The three CI/CD pipelines in CodePipeline constitute a common MLOps system that enables continuous integration and continuous delivery of an ML model in response to any code changes to the modelbuild repository and to any manual ML pipeline runs. You do not have to worry about the complicated implementation as these steps take place automatically, thanks to the SageMaker projects template.
SageMaker Projects make it easy to bring a robust MLOps system to your own ML use case with the templatized code and repositories. You don't have to build a sophisticated system. You can just choose a template provided by SageMaker projects that suits your use case and follow the README files in the repositories in CodeCommit to customize the configuration and code for your own use case. For example, we can update the model training in pipeline.py to use a different set of hyperparameters as shown in the following code block and commit the change to the modelbuild repository:
# Line 315 in pipeline.py
xgb_train.set_hyperparameters(
objective="reg:linear",
num_round=70, # was 50
max_depth=7, # was 7
eta=0.2,
gamma=4,
min_child_weight=6,
subsample=0.7,
silent=0)
You can see a new execution from the modelbuild pipeline with the latest commit message, as shown in Figure 11.23.

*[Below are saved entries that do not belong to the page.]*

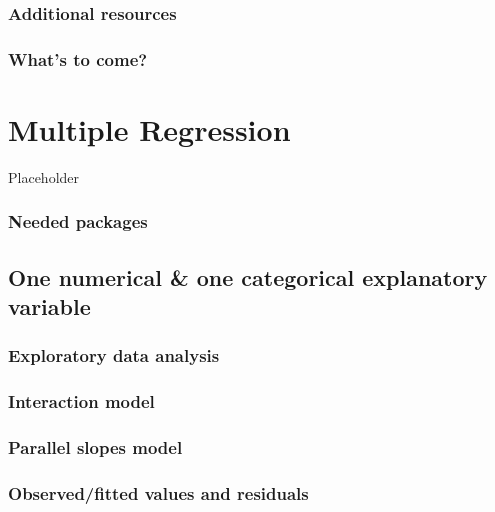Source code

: \documentclass[
  12pt, krantz2,
]{krantz}
\begin{document}
\hypertarget{additional-resources-basic-regression}{%
\subsection{Additional resources}\label{additional-resources-basic-regression}}

\hypertarget{whats-to-come-4}{%
\subsection{What's to come?}\label{whats-to-come-4}}

\hypertarget{multiple-regression}{%
\chapter{Multiple Regression}\label{multiple-regression}}

Placeholder

\hypertarget{needed-packages-4}{%
\subsection*{Needed packages}\label{needed-packages-4}}


\hypertarget{model4}{%
\section{One numerical \& one categorical explanatory variable}\label{model4}}

\hypertarget{model4EDA}{%
\subsection{Exploratory data analysis}\label{model4EDA}}

\hypertarget{model4interactiontable}{%
\subsection{Interaction model}\label{model4interactiontable}}

\hypertarget{model4table}{%
\subsection{Parallel slopes model}\label{model4table}}

\hypertarget{model4points}{%
\subsection{Observed/fitted values and residuals}\label{model4points}}
\end{document}
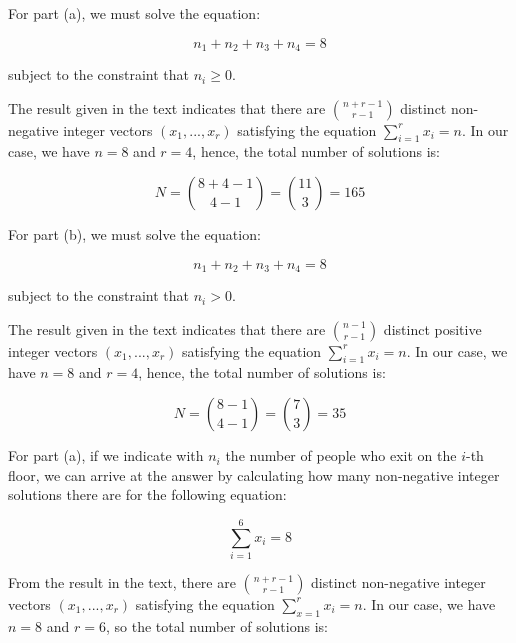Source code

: \documentclass[a4paper,12pt]{article}
\begin{document}
For part (a), we must solve the equation:

\[ n_1 + n_2 + n_3 + n_4 = 8\]

\noindent 
subject to the constraint that $n_i \ge 0$. 

The result given in the text indicates that there are $\binom{n+r-1}{r-1}$ distinct non-negative integer vectors $(x_1,...,x_r)$ satisfying the equation $\sum_{i=1}^r x_i = n$. In our case, we have $n=8$ and $r=4$, hence, the total number of solutions is:

\[ N = \binom{8+4-1}{4-1} = \binom{11}{3} = 165 \]

\vspace{2mm}
For part (b), we must solve the equation:

\[ n_1 + n_2 + n_3 + n_4 = 8\]

\noindent
subject to the constraint that $n_i > 0$.

The result given in the text indicates that there are $\binom{n-1}{r-1}$ distinct positive integer vectors $(x_1,...,x_r)$ satisfying the equation $\sum_{i=1}^r x_i = n$. In our case, we have $n=8$ and $r=4$, hence, the total number of solutions is:

\[ N = \binom{8-1}{4-1} = \binom{7}{3} = 35 \]

\vspace{4mm}

For part (a), if we indicate with $n_i$ the number of people who exit on the $i$-th floor, we can arrive at the answer by calculating how many non-negative integer solutions there are for the following equation:

\[ \sum_{i=1}^6 x_i = 8 \]

From the result in the text, there are $\binom{n+r-1}{r-1}$ distinct non-negative integer vectors $(x_1, ..., x_r)$ satisfying the equation $\sum_{x=1}^r x_i = n$. In our case, we have $n=8$ and $r=6$, so the total number of solutions is:
\end{document}
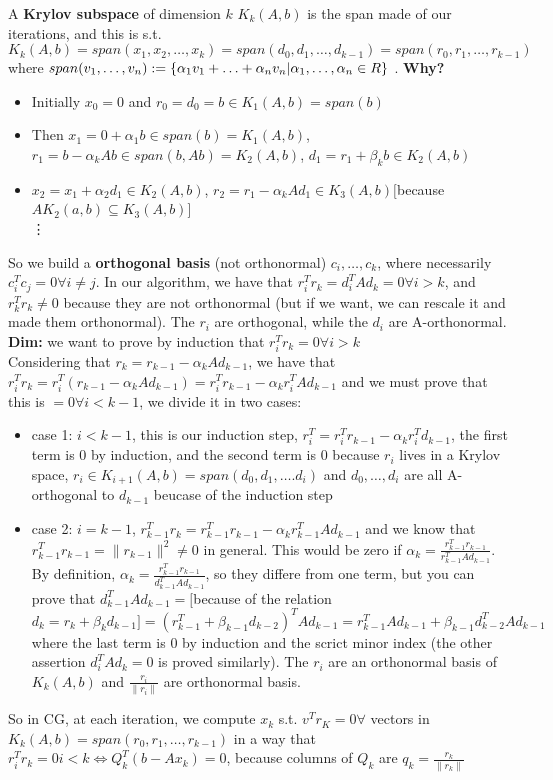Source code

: \documentclass{article}
\begin{document}
A \textbf{Krylov subspace} of dimension $k$ $K_{k}(A, b)$ is the span made of our iterations, and this is s.t. $K_{k}(A, b) = span(x_{1}, x_{2}, \hdots, x_{k}) = span(d_{0}, d_{1}, \hdots, d_{k-1}) = span(r_{0}, r_{1}, \hdots, r_{k-1})$ where $span(v_{1}, \hdots, v_{n}) := \{\alpha_{1}v_{1} + \hdots + \alpha_{n}v_{n}\\| \alpha_{1}, \hdots, \alpha_{n} \in R\}$ . \textbf{Why?} \begin{itemize}
\item Initially $x_{0} = 0$ and $r_{0} = d_{0} = b \in K_{1}(A, b) = span(b)$
\item Then $x_{1} = 0 + \alpha_{1}b \in span(b) = K_{1}(A, b)$, $r_{1} = b - \alpha_{k}Ab \in span(b, Ab) = K_{2}(A, b)$, $d_{1} = r_{1} + \beta_{k}b \in K_{2}(A, b)$
\item $x_{2} = x_{1} + \alpha_{2}d_{1} \in K_{2}(A, b)$, $r_{2} = r_{1} - \alpha_{k}Ad_{1} \in K_{3}(A, b) [$because $ AK_{2}(a, b) \subseteq K_{3}(A, b)$]
\\\vdots
\end{itemize}
So we build a \textbf{orthogonal basis} (not orthonormal) $c_{i}, \hdots, c_{k}$, where necessarily $c_{i}^{T}c_{j} = 0  \forall i \neq j$. In our algorithm, we have that $r_{i}^{T}r_{k} = d_{i}^{T}Ad_{k} = 0 \forall i > k$, and $r_{k}^{T}r_{k} \neq 0$ because they are not orthonormal (but if we want, we can rescale it and made them orthonormal). The $r_{i}$ are orthogonal, while the $d_{i}$ are A-orthonormal.
\\\textbf{Dim:} we want to prove by induction that $r_{i}^{T}r_{k} = 0 \forall i > k$
\\Considering that $r_{k} = r_{k-1} - \alpha_{k}Ad_{k-1}$, we have that $r_{i}^{T}r_{k} = r_{i}^{T}(r_{k-1} - \alpha_{k}A d_{k-1}) = r_{i}^{T}r_{k-1} - \alpha_{k}r_{i}^{T}Ad_{k-1}$ and we must prove that this is $= 0 \forall i < k-1$, we divide it in two cases:
\begin{itemize}
\item case 1: $i < k-1$, this is our induction step, $r_{i}^{T} = r_{i}^{T}r_{k-1} - \alpha_{k}r_{i}^{T}d_{k-1}$, the first term is $0$ by induction, and the second term is $0$ because $r_{i}$ lives in a Krylov space, $r_{i} \in K_{i+1}(A, b) = span(d_{0}, d_{1}, \hdots. d_{i})$ and $d_{0}, \hdots, d_{i}$ are all A-orthogonal to $d_{k-1}$ beucase of the induction step
\item case 2: $i = k-1$, $r_{k-1}^{T}r_{k} = r_{k-1}^{T}r_{k-1} - \alpha_{k}r_{k-1}^{T}Ad_{k-1}$ and we know that $r_{k-1}^{T}r_{k-1} = \|r_{k-1}\|^{2}  \neq 0$ in general. This would be zero if $\alpha_{k} = \frac{r_{k-1}^{T}r_{k-1}}{r_{k-1}^{T}Ad_{k-1}}$. By definition, $\alpha_{k} = \frac{r_{k-1}^{T}r_{k-1}}{d_{k-1}^{T}Ad_{k-1}}$, so they differe from one term, but you can prove that $d_{k-1}^{T}Ad_{k-1} = [$because of the relation $d_{k} = r_{k} + \beta_{k}d_{k-1}] = (r_{k-1}^{T}+\beta_{k-1}d_{k-2})^{T}Ad_{k-1} = r_{k-1}^{T}Ad_{k-1} + \beta_{k-1}d_{k-2}^{T}Ad_{k-1}$ where the last term is $0$ by induction and the scrict minor index (the other assertion $d_{i}^{T}Ad_{k} = 0$ is proved similarly). The $r_{i}$ are an orthonormal basis of $K_{k}(A, b)$ and $\frac{r_{i}}{\|r_{i}\|}$ are orthonormal basis.
\end{itemize}
So in CG, at each iteration, we compute $x_{k}$ s.t. $v^{T}r_{K} = 0 \forall$ vectors in $K_{k}(A, b) = span(r_{0}, r_{1}, \hdots, r_{k-1})$ in a way that $r_{i}^{T}r_{k} = 0 i < k \iff Q_{k}^{T}(b - Ax_{k}) = 0$, because columns of $Q_{k}$ are $q_{k} = \frac{r_{k}}{\|r_{k}\|}$
\end{document}
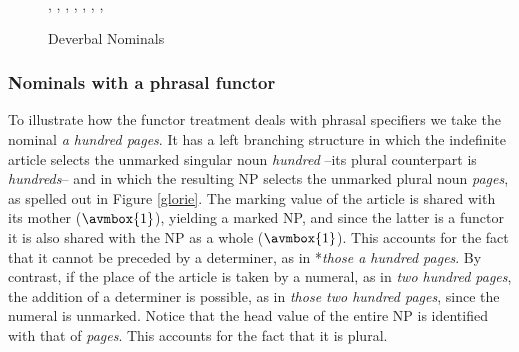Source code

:\documentclass[output=paper]{langsci/langscibook}
\begin{document}
\begin{figure}
\begin{center}
\footnotesize
\tree
{,
  {,
    {}},
  {,
    {,
      {}},  
    {,
      {}}}}
\caption{\label{possy} Deverbal Nominals }
\normalsize
\end{center}
\end{figure}


        
\subsubsection{Nominals with a phrasal functor} 


To illustrate how the functor treatment deals with phrasal specifiers we 
take the nominal {\it a hundred pages}. It has a left branching structure in
which the indefinite article selects the unmarked singular noun {\it hundred} --its plural 
counterpart is {\it hundreds}--  
and in which the resulting NP selects the unmarked plural noun 
{\it pages}, as spelled out in Figure \ref{glorie}. The  
{\sc marking} value of the article is shared with its mother ($\avmbox{1}$), 
yielding a marked NP, and since the latter is a functor it is also shared with 
the NP as a whole ($\avmbox{1}$). 
This accounts for the fact that it cannot be preceded by a determiner, 
as in *{\it those a hundred pages\/}. By contrast, if the place of the article is taken 
by a numeral, as in {\it two hundred pages}, the addition of a determiner is 
possible, as in {\it those two hundred pages}, since the numeral is unmarked. 
Notice that the {\sc head} value of the entire NP is identified with that 
of {\it pages\/}. This accounts for the fact that it is plural.  
 
\end{document}
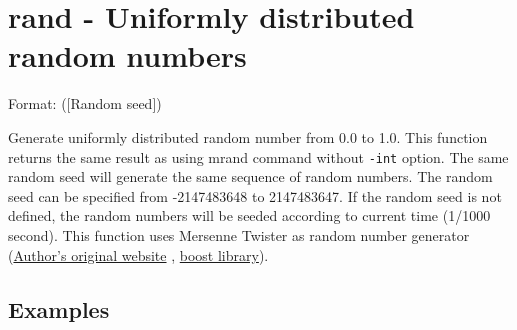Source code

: 
%

\section{rand - Uniformly distributed random numbers\label{sect:rand}}

Format: ([Random seed])

Generate uniformly distributed random number from 0.0 to 1.0. This function returns the same result as using mrand command without \verb|-int| option.
The same random seed will generate the same sequence of random numbers. The random seed can be specified from -2147483648 to 2147483647. If the random seed is not defined, the random numbers will be seeded according to current time (1/1000 second). 
This function uses Mersenne Twister as random number generator (\href{http://www.math.sci.hiroshima-u.ac.jp/~m-mat/MT/emt.html}{Author’s original website}
, \href{http://www.boost.org/doc/libs/1_54_0/doc/html/boost_random.html}{boost library}). 



\subsection*{Examples}


%
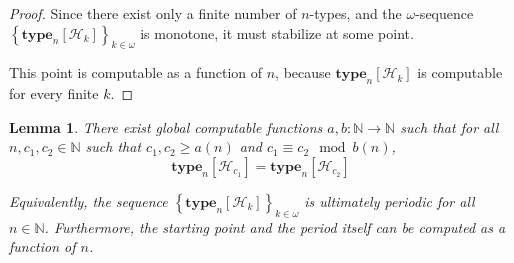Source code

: \documentclass{article}
\newtheorem{lemma}{Lemma}
\newcommand{\brackets}[1]{\left[ {#1} \right]}
\newcommand{\braces}[1]{\left\{ {#1} \right\}}
\newcommand{\NN}{\mathbb{N}}
\newcommand{\type}[2]{\mathbf{type}_{#1} \brackets{#2}}
\begin{document}
\begin{proof}
  Since there exist only a finite number of $n$-types,
  and the $\omega$-sequence $\braces{\type{n}{\mathcal{H}_{k}}}_{k \in \omega}$ is monotone,
  it must stabilize at some point.

  This point is computable as a function of $n$, because
  $\type{n}{\mathcal{H}_{k}}$ is computable for every finite $k$.
\end{proof}


\begin{lemma}
  There exist global computable functions $a, b : \NN \to \NN$ such that
  for all $n, c_1, c_2 \in \NN$ such that $c_1, c_2 \ge a(n)$ and $c_1 \equiv c_2 \mod b(n)$,
  $$\type{n}{\mathcal{H}_{c_1}} = \type{n}{\mathcal{H}_{c_2}}$$

  Equivalently, the sequence $\braces{\type{n}{\mathcal{H}_{k}}}_{k \in \omega}$ 
  is ultimately periodic for all $n \in \NN$. Furthermore, the starting point and the period
  itself can be computed as a function of $n$.
\end{lemma}
\end{document}
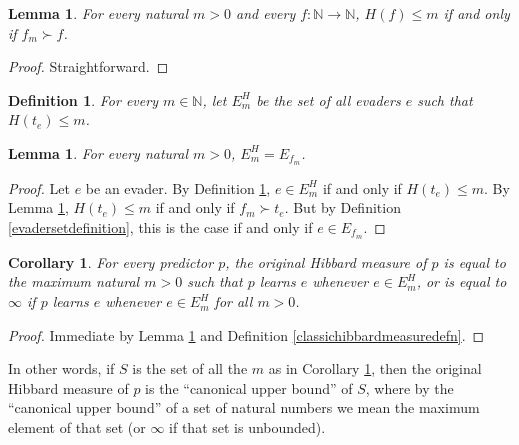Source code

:\documentclass{article}
\newtheorem{definition}[theorem]{Definition}
\newtheorem{corollary}[theorem]{Corollary}
\newtheorem{lemma}[theorem]{Lemma}
\begin{document}
\begin{lemma}
\label{straightfwdtechnicallemma}
    For every natural $m>0$ and every $f:\mathbb N\to\mathbb N$,
    $H(f)\leq m$ if and only if $f_m\succ f$.
\end{lemma}

\begin{proof}
    Straightforward.
\end{proof}

\begin{definition}
\label{variationondefinitionofEdefn}
    For every $m\in\mathbb N$, let $E^H_m$
    be the set of all evaders $e$ such that $H(t_e)\leq m$.
\end{definition}

\begin{lemma}
\label{equivalenceoftwoevadersetslemma}
    For every natural $m>0$, $E^H_m=E_{f_m}$.
\end{lemma}

\begin{proof}
    Let $e$ be an evader. By Definition \ref{variationondefinitionofEdefn},
    $e\in E^H_m$ if and only if $H(t_e)\leq m$.
    By Lemma \ref{straightfwdtechnicallemma}, $H(t_e)\leq m$ if and only if
    $f_m\succ t_e$. But by Definition \ref{evadersetdefinition}, this is the
    case if and only if $e\in E_{f_m}$.
\end{proof}

\begin{corollary}
\label{rephrasinghibbardsmeasurecorollary}
    For every predictor $p$, the original Hibbard measure of $p$
    is equal to the maximum natural $m>0$ such that
    $p$ learns $e$ whenever $e\in E^H_m$, or is equal to $\infty$
    if $p$ learns $e$ whenever $e\in E^H_m$ for all $m>0$.
\end{corollary}

\begin{proof}
    Immediate by Lemma \ref{equivalenceoftwoevadersetslemma}
    and Definition \ref{classichibbardmeasuredefn}.
\end{proof}

In other words, if $S$ is the set of all the $m$ as in Corollary
\ref{rephrasinghibbardsmeasurecorollary}, then the original Hibbard
measure of $p$ is the ``canonical upper bound'' of $S$, where
by the ``canonical upper bound'' of a set of natural numbers
we mean the maximum element of that set (or $\infty$ if that set
is unbounded).
\end{document}
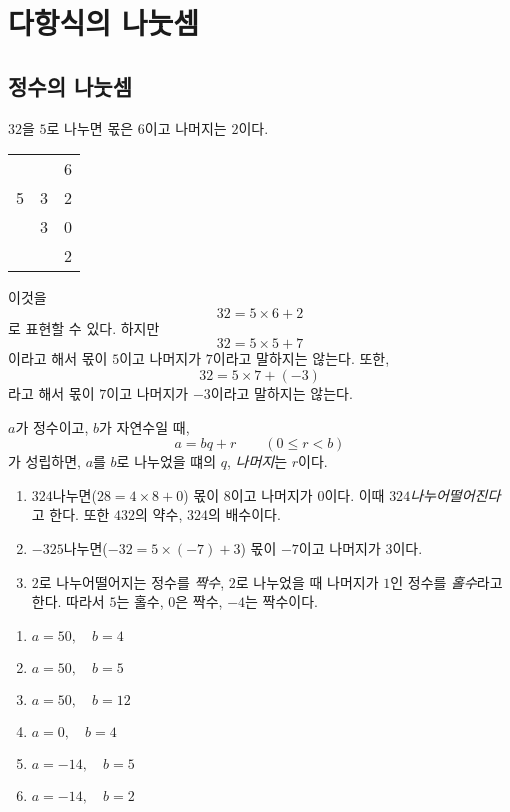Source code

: \documentclass{oblivoir}
\begin{document}
\section{다항식의 나눗셈}

\subsection{정수의 나눗셈}

\exam{}
\(32\)을 \(5\)로 나누면 몫은 \(6\)이고 나머지는 \(2\)이다.
\begin{table}[h!]
\centering
\begin{tabular}{cc@{}c}
&&6\\
\cline{2-3}
5	&\multicolumn{1}{|c}{3}	&2\\
	&3							&0\\
\hline
	&							&2
\end{tabular}
\end{table}

이것을 \[32=5\times6+2\]로 표현할 수 있다.
하지만
\[32=5\times5+7\]
이라고 해서 몫이 \(5\)이고 나머지가 \(7\)이라고 말하지는 않는다.
또한,
\[32=5\times7+(-3)\]
라고 해서 몫이 \(7\)이고 나머지가 \(-3\)이라고 말하지는 않는다.

\begin{mdframed}
%
\(a\)가 정수이고, \(b\)가 자연수일 때,
\[a=bq+r\qquad(0\le r<b)\]
가 성립하면, \(a\)를 \(b\)로 나누었을 떄의  \(q\), \emph{나머지}는 \(r\)이다.
\end{mdframed}

\clearpage
%
\exam{}
\begin{enumerate}[(1)]
\item
\(32\)\를 \(4\) 나누면(\(28=4\times8+0\)) 몫이 \(8\)이고 나머지가 \(0\)이다.
이때 \(32\)\은 \(4\) \emph{나누어떨어진다}고 한다.
또한 \(4\)\는 \(32\)의 약수, \(32\)\은 \(4\)의 배수이다.
\item
\(-32\)\은 \(5\)\로 나누면(\(-32=5\times(-7)+3\)) 몫이 \(-7\)이고 나머지가 \(3\)이다.
\item
\(2\)로 나누어떨어지는 정수를 \emph{짝수}, \(2\)로 나누었을 때 나머지가 \(1\)인 정수를 \emph{홀수}라고 한다.
따라서 \(5\)는 홀수, \(0\)은 짝수, \(-4\)는 짝수이다.
\end{enumerate}

%
\begin{enumerate}[(1)]
\item
\(a=50,\quad b=4\)
\item
\(a=50,\quad b=5\)
\item
\(a=50,\quad b=12\)
\item
\(a=0,\quad b=4\)
\item
\(a=-14,\quad b=5\)
\item
\(a=-14,\quad b=2\)
\end{enumerate}
\end{document}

The CI/CD pipelines are going to be run as we described in this chapter once again to deliver a new model/endpoint automatically (except the manual approval steps) after we update the version of the core training algorithm. You can apply this to any changes to the ML pipeline, in the modelbuild pipeline, or configurations in the other two CI/CD pipelines.
In this chapter, we described what MLOps is and what it does in the ML lifecycle. We discussed the benefits MLOps brings to the table. We showed you how you can easily spin up a sophisticated MLOps system powered by SageMaker projects from the SageMaker Studio IDE. We deployed a model build/deploy/monitor template from SageMaker projects and experienced what everything as code really means.
We made a complete run of the CI/CD process to learn how things work in this MLOps system. We learned in great detail how an ML pipeline is implemented with SageMaker Pipelines and other SageMaker managed features. We also learned how the SageMaker model registry works to version control ML models.
Furthermore, we showed how to monitor the CI/CD process and approve deployments in CodePipeline, which gives you great control over the quality of the models and deployment. With the MLOps system, you can enjoy the benefits we discussed: faster time to market, productivity, repeatability, reliability, auditability, and high-quality models.
This example also perfectly summarizes what we've learned about Amazon SageMaker Studio throughout the book. Amazon SageMaker Studio is a purpose-built ML IDE that makes building ML models with an end-to-end ML lifecycle easy with its rich user interface. With the 11 chapters, code examples, and real-world ML use cases in this book, you've learned how to use SageMaker Studio and many SageMaker features for preparing data, building, training, deploying ML models, and running an MLOps system for a production-grade ML project. You now can start building your own ML projects in Amazon SageMaker Studio.